● **DIRECTIONS**
Could you copy all of the records below exactly as they appear?

(Extracted data entries)
*****

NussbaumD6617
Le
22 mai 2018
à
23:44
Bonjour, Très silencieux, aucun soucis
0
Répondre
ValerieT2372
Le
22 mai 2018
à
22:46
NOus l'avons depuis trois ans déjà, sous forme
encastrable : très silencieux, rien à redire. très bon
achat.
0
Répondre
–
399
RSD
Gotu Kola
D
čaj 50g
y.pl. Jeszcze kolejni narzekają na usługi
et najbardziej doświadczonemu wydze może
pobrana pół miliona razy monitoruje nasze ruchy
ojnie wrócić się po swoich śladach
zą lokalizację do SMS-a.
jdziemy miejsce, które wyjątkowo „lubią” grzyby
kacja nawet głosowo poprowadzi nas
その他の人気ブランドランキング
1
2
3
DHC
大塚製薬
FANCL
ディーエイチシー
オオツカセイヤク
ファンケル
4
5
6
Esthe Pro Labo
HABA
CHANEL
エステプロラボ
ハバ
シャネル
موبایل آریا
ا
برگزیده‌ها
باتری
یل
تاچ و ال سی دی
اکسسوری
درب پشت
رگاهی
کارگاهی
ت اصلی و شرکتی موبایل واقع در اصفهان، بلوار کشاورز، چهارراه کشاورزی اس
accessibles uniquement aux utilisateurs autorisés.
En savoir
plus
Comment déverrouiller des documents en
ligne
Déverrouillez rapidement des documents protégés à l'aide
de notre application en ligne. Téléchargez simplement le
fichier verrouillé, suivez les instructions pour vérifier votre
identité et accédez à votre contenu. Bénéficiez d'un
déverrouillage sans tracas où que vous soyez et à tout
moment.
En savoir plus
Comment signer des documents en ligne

*****

● **RESULT OF THE EXERCISE**
NussbaumD6617
Le
22 mai 2018
à
23:44
Bonjour, Très silencieux, aucun soucis
0
Répondre
ValerieT2372
Le
22 mai 2018
à
22:46
NOus l'avons depuis trois ans déjà, sous forme
encastrable : très silencieux, rien à redire. très bon
achat.
0
Répondre
–
399
RSD
Gotu Kola
D
čaj 50g
y.pl. Jeszcze kolejni narzekają na usługi
et najbardziej doświadczonemu wydze może
pobrana pół miliona razy monitoruje nasze ruchy
ojnie wrócić się po swoich śladach
zą lokalizację do SMS-a.
jdziemy miejsce, które wyjątkowo „lubią” grzyby
kacja nawet głosowo poprowadzi nas
その他の人気ブランドランキング
1
2
3
DHC
大塚製薬
FANCL
ディーエイチシー
オオツカセイヤク
ファンケル
4
5
6
Esthe Pro Labo
HABA
CHANEL
エステプロラボ
ハバ
シャネル
موبایل آریا
ا
برگزیده‌ها
باتری
یل
تاچ و ال سی دی
اکسسوری
درب پشت
رگاهی
کارگاهی
ت اصلی و شرکتی موبایل واقع در اصفهان، بلوار کشاورز، چهارراه کشاورزی اس
accessibles uniquement aux utilisateurs autorisés.
En savoir
plus
Comment déverrouiller des documents en
ligne
Déverrouillez rapidement des documents protégés à l'aide
de notre application en ligne. Téléchargez simplement le
fichier verrouillé, suivez les instructions pour vérifier votre
identité et accédez à votre contenu. Bénéficiez d'un
déverrouillage sans tracas où que vous soyez et à tout
moment.
En savoir plus
Comment signer des documents en ligne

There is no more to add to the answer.